══ SUPPLIED RECORDS ══

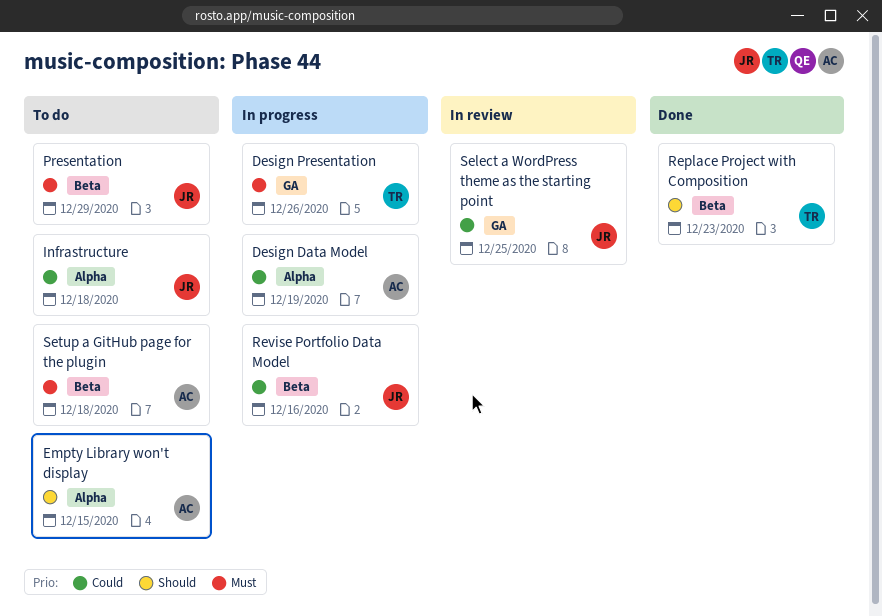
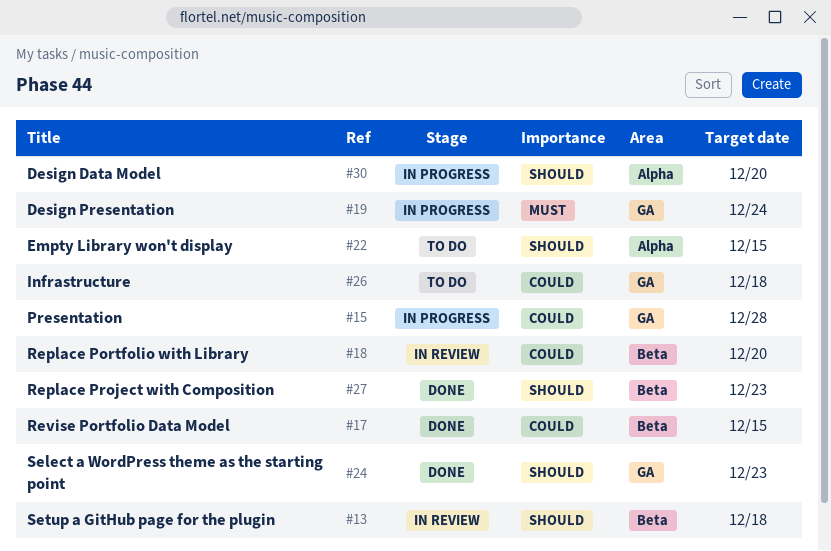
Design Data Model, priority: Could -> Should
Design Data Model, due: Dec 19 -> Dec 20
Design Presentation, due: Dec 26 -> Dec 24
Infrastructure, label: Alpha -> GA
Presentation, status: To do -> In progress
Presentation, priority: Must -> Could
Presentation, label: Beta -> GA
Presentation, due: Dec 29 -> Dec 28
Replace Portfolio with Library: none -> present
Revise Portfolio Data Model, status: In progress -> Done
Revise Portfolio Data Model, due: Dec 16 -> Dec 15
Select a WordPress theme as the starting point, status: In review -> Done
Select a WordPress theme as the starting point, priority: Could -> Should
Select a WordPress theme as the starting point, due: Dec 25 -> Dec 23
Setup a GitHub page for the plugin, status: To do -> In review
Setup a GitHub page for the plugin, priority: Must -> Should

═══

ASSIGNED TASK>
Pull every line containing the word "Design" out of the material.

EXPECTED ANSWER>
Design Data Model, priority: Could -> Should
Design Data Model, due: Dec 19 -> Dec 20
Design Presentation, due: Dec 26 -> Dec 24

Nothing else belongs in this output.